__REQUIREMENT__: Print each line exactly, from the one with "Figure 16. Performances" to the very last line of the listing, and keep the pictures out.

=====

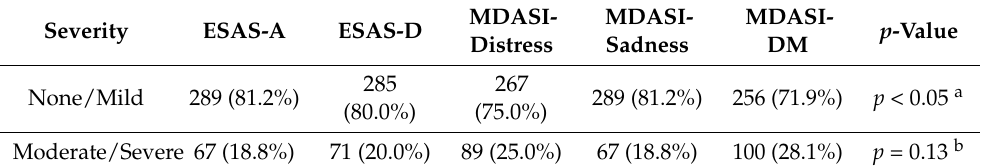
Table 2. Distress prevalence at baseline across ESAS-A, ESAS-D, MDASI-distress, MDASI-sadness, and MDASI depression-mood component score between 2014 to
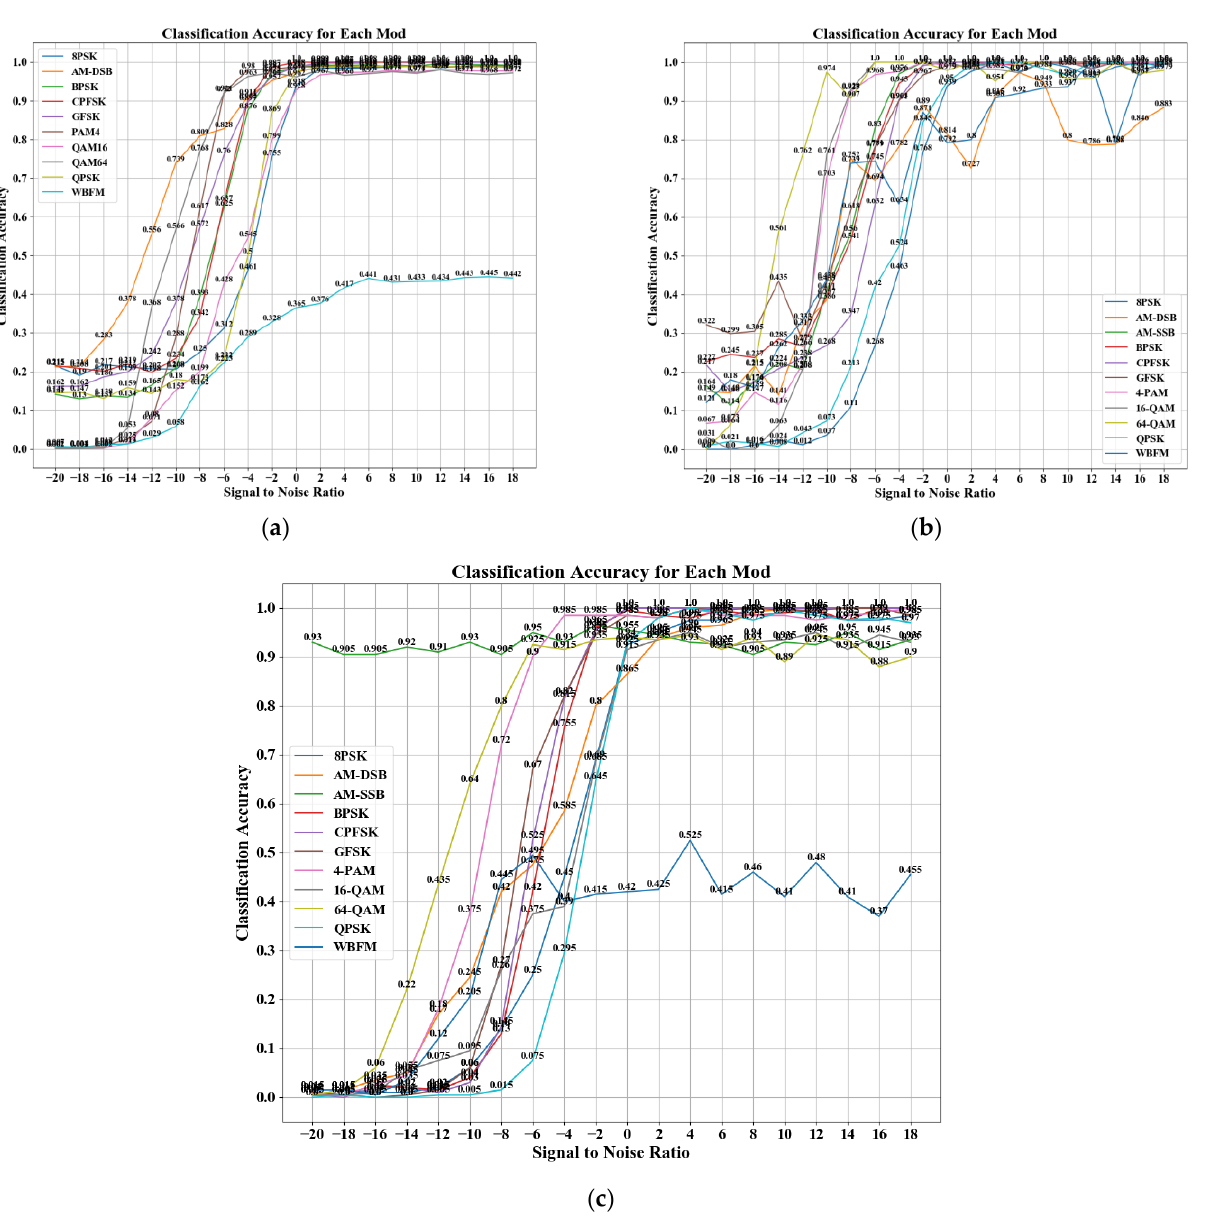
Figure 11. Accuracy for each category at each SNR on three datasets. ( a ) RML2016.10b; ( b ) RML2016.04c; ( c ) RML2016.10a.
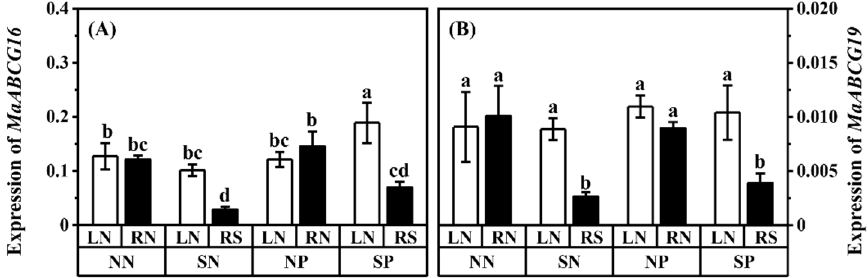
Figure 6. Expressions of MaABCG16 ( A )and MaABCG19 ( B ) in roots of M. alba . F and p -value of ANOVA were listed in Supplementary Table S3. Different letters above the columns in each graph indicated a significant difference among the means by Tukey’s test ( p < 0.05 ). The abbreviation is indicated a significant difference among the means by Tukey’s test ( p < 0.05). The abbreviation is consistent with Figure 1. consistent with Figure 1.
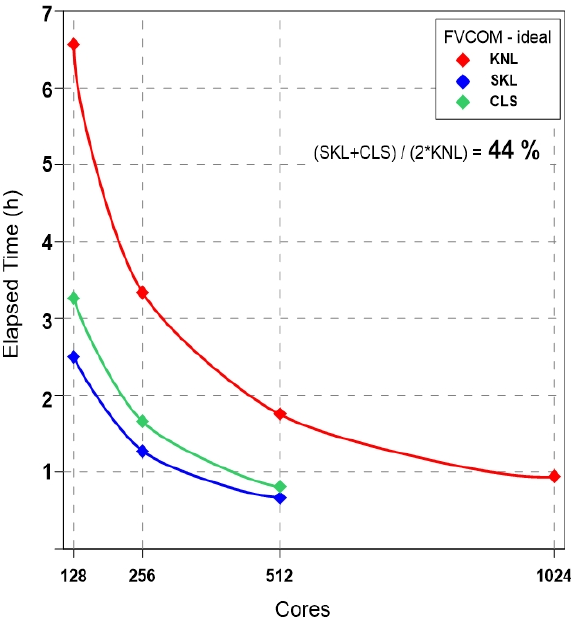
Figure 16. Performances of FVCOM-Benchmark by the number of cores for the ideal experiment: (SKL + CLS) / (2*KNL) = 44%.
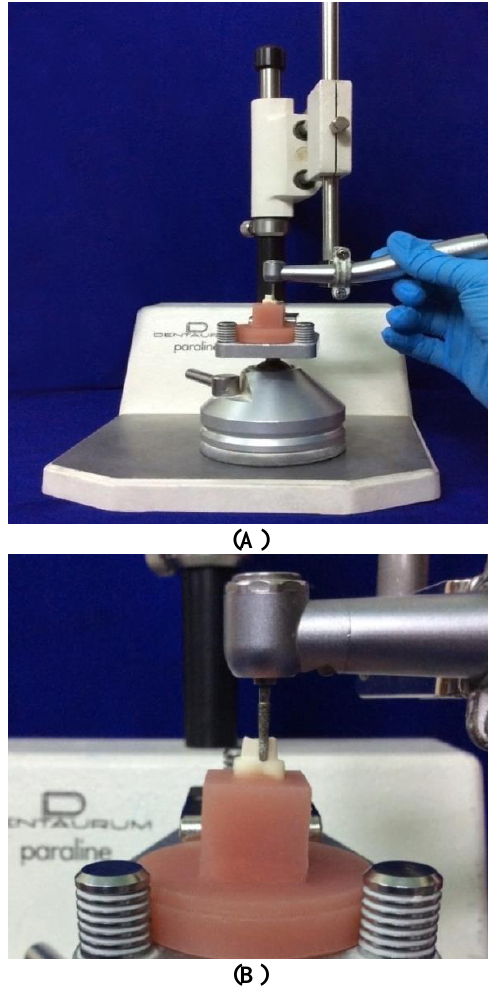
Figure 2: Finished prepared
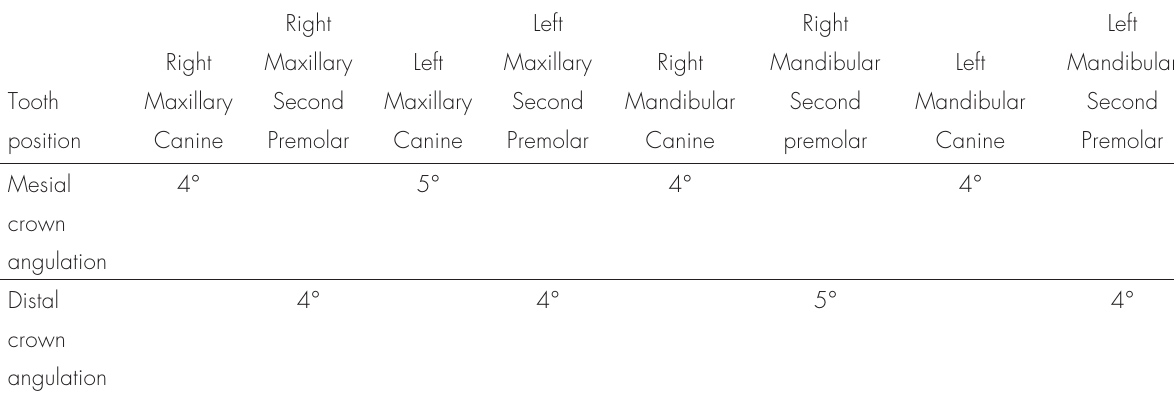
Table II. The overcorrection: extra crown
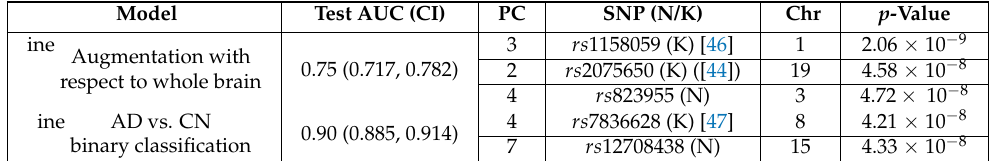
Table 1. Models based on whole-brain images with test AUCs (95% confidence intervals (CIs)) as well as contributing principal components and significant SNPs with their chromosomal positions and p -values. Novel and known SNPs are indicated by N and K,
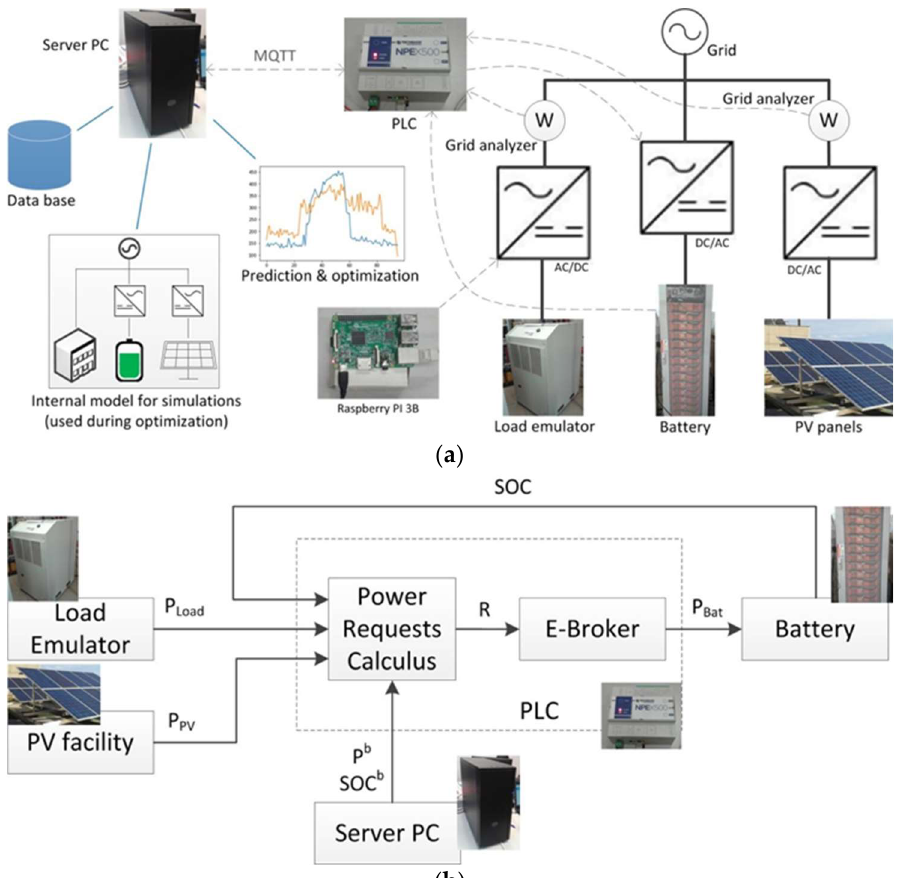
Figure 5. Schemes of the test bench. ( a ) Devices and connections scheme. Black bold solid lines represent electrical connections, gray dashed lines represent communications and blue thin solid lines represent PC functions ( b ) Control scheme of the RT decision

=====

__SOLUTION FOR THIS PROBLEM__:
Figure 16. Performances of FVCOM-Benchmark by the number of cores for the ideal experiment: (SKL + CLS) / (2*KNL) = 44%.
Figure 2: Finished prepared
Table II. The overcorrection: extra crown
Table 1. Models based on whole-brain images with test AUCs (95% confidence intervals (CIs)) as well as contributing principal components and significant SNPs with their chromosomal positions and p -values. Novel and known SNPs are indicated by N and K,
Figure 5. Schemes of the test bench. ( a ) Devices and connections scheme. Black bold solid lines represent electrical connections, gray dashed lines represent communications and blue thin solid lines represent PC functions ( b ) Control scheme of the RT decision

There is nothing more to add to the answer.